One year ago, thousands of people in Buffalo joined millions of people across the country in marches held to protest the inauguration of President Trump.
On Sunday, the anniversary of the initial round of Women's Marches, thousands of protesters gathered again in Buffalo to decry the president's first 12 months in office and to promote equal rights for all.
A diverse crowd of girls and women – along with numerous men – filled a good portion of Niagara Square outside City Hall on Sunday afternoon before they marched through downtown Buffalo to call for stronger protections for abortion rights, the LGBTQ community, immigrants, the environment, prisoners, victims of sexual harassment and others.
"It's just important to protest, and be like, 'No, I'm going to stand up for my rights, and no one can take them away,' " said Carolyn Dokey, 14, a West Side resident who attended last year's march with her mother and this year's march with her father, Bill. She held a sign that read, "My Rights Are Not Up For Grabs. Neither Is My Body."
The protesters carried handmade signs with messages ranging from the defiant to the humorous, with many too vulgar for a family newspaper. A number of marchers wore the pink, knitted hats that came to symbolize the first Women's Marches, while one came as a head-to-toe Statue of Liberty.
"My hope is that it will make it abundantly clear to the current administration that what's going on now is not normal, and it is not OK," said Sherry Byrnes, who lives in North Buffalo and works for a human services organization. Byrnes, whose pink hat had "Resist" printed on it, lamented the president's judicial appointments.
An estimated 2,500 to 3,000 protesters attended the 2017 Buffalo rally held to coincide with the national Women's March in Washington, D.C. Buffalo police said about 4,500 people came out this year.
Tanya Loughead, chair of the gender justice task force for the Western New York Peace Center, told the marchers outside City Hall that they aren't content with simply seeking to return to the way things were one year ago. She said people want economic equality as well as justice for queer and transgender people, people of color and refugees.
"We want it all, and we're not settling for less," Loughead said to roars from the audience, who held up signs reading "I Love People from S---hole Countries" and "Elect a Clown, Expect a Circus."
Buffalo Mayor Byron W. Brown also spoke at the march.
"We will take our country back from hate," Brown said.

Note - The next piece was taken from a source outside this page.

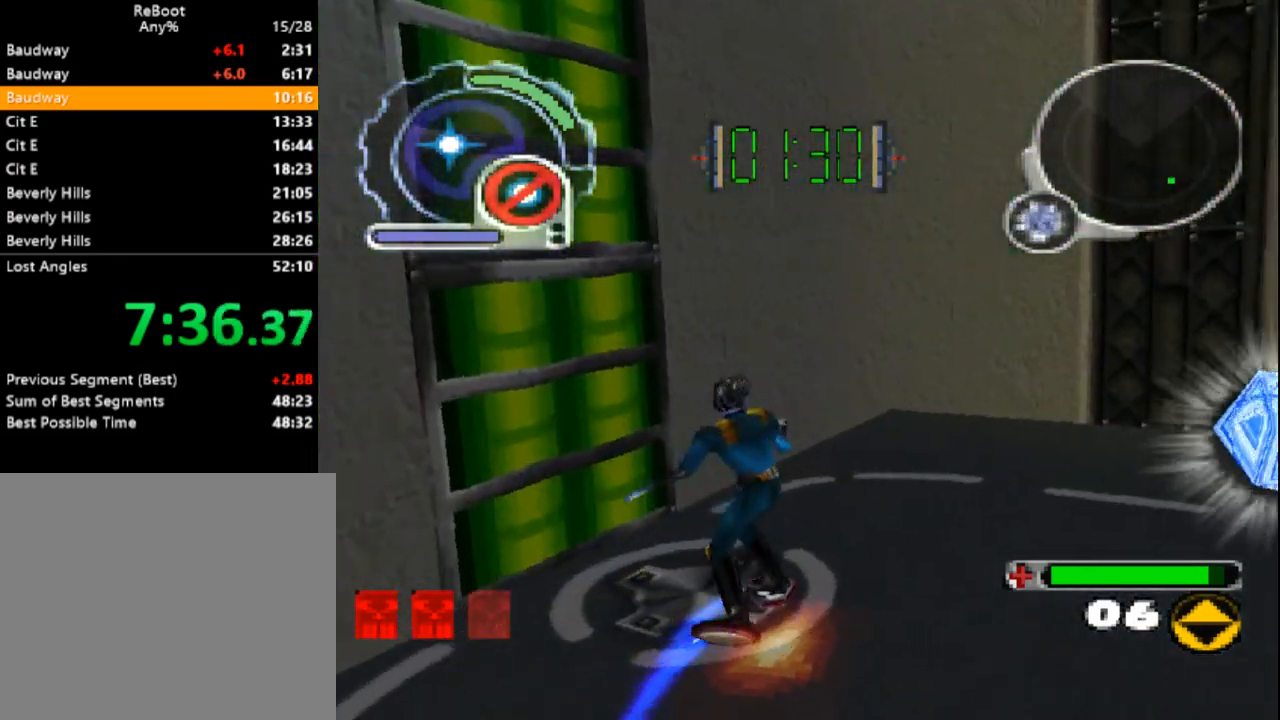
{"dt_ms": 500, "buttons": ["DPAD_LEFT"], "events": [[17, "DPAD_RIGHT", "up"], [50, "DPAD_RIGHT", "down"], [267, "DPAD_RIGHT", "up"], [283, "DPAD_DOWN", "up"], [300, "R1", "down"], [433, "DPAD_LEFT", "down"], [467, "R1", "up"]]}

People who gathered at Niagara Square said they came because they wanted to send a message to the president and, in some cases, to daughters they brought along with them.

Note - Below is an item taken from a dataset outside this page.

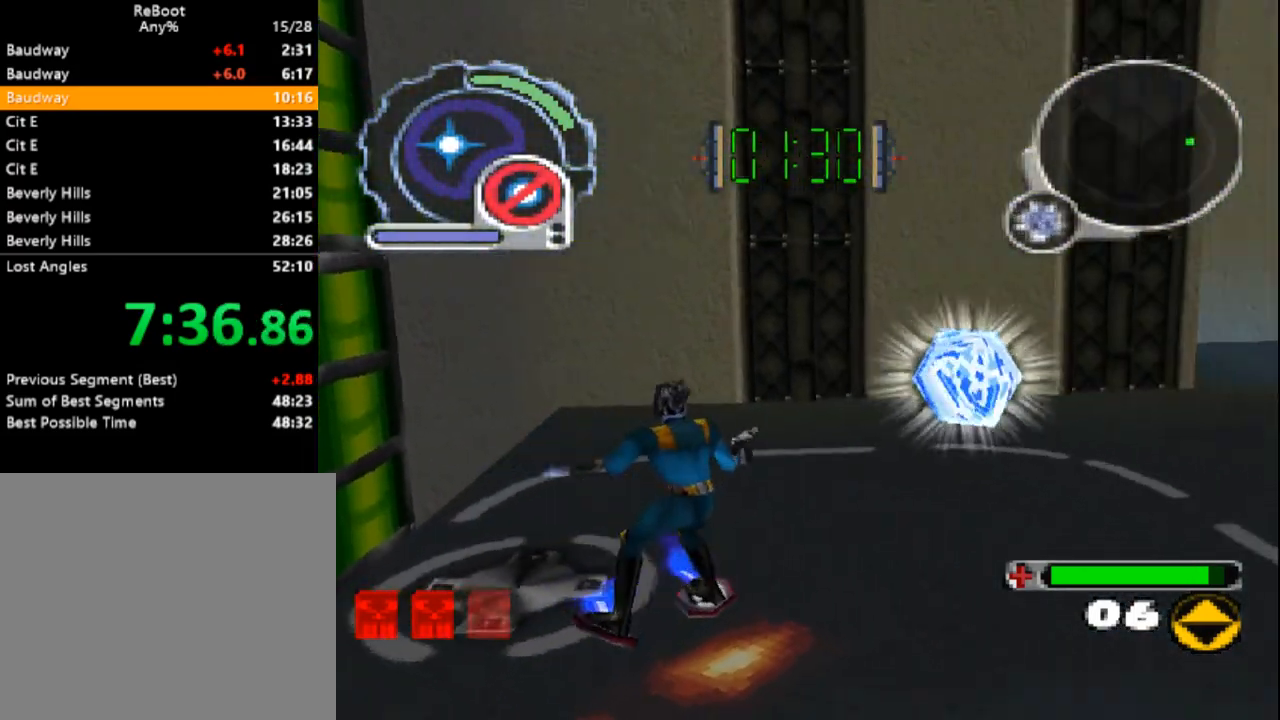
{"dt_ms": 500, "buttons": [], "events": [[83, "DPAD_LEFT", "up"], [183, "DPAD_LEFT", "down"], [183, "DPAD_UP", "down"], [367, "DPAD_UP", "up"], [383, "DPAD_LEFT", "up"]]}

Dylyn Harrison of Niagara Falls and Anna Ross of North Buffalo carried signs with nearly the same message: "Grab Them By the Mid-Terms."
"We can't back down. We've got three more years of this," Harrison said, who is worried about health care and immigrants who were brought to this country as children.
Michelle Morales of South Buffalo brought her daughter, Ahnalya, who is 2 and wore a Minnie Mouse hat.
"We're making history right now, just being here. I wanted to expose my daughter to it," Morales said. "There's something very powerful and positive and enlightening."
Maya Fleissner, who is 6, came from Amherst with her mother, Katie. Maya held a sign that had the words "Girl Power" written on the universal sign for women.
"It means we have power," Maya said.
After some preliminary remarks and songs from the Women's Resistance Revival Chorus, the marchers set off. Buffalo police had blocked off the street around the McKinley Monument as well as portions of Delaware Avenue, Church Street and Main Street and the rest of the route of the march.
Dina Thompson, board president of the Erie County Restorative Justice Coalition, said she's concerned Americans are badly split on economic, social and racial lines.
"I believe we are more divided than we've ever been," the North Buffalo resident said.
The marchers periodically stopped to listen to speakers on various issues.
Karima Amin, founder and director of Prisoners Are People Too, stood on the steps of the Erie County Holding Center and blasted Erie County Sheriff Timothy B. Howard's oversight of the jail.
"The racism behind this wall has got to stop," Amin said, citing the inmate and prisoner deaths that have occurred during Howard's tenure. Protesters chanted, "Lock him up." Howard and his aides have defended the jail's operations.
As she marched, Jill Clause, a member of the Tuscarora Indian Nation who gave an opening address at Niagara Square, criticized Scott Pruitt, Trump's selection as head of the U.S. Environmental Protection Agency, as "a horrible choice to protect the earth."
Deb Seifert didn't have to say a word to send her message. She was dressed as the Statue of Liberty, with a torch, a crown and a plastic mask with a tear painted on it.
"I think there's been an assault on immigrants, an assault on women, and so this embodies both of those," said the West Side resident. "It's so much worse than I even imagined."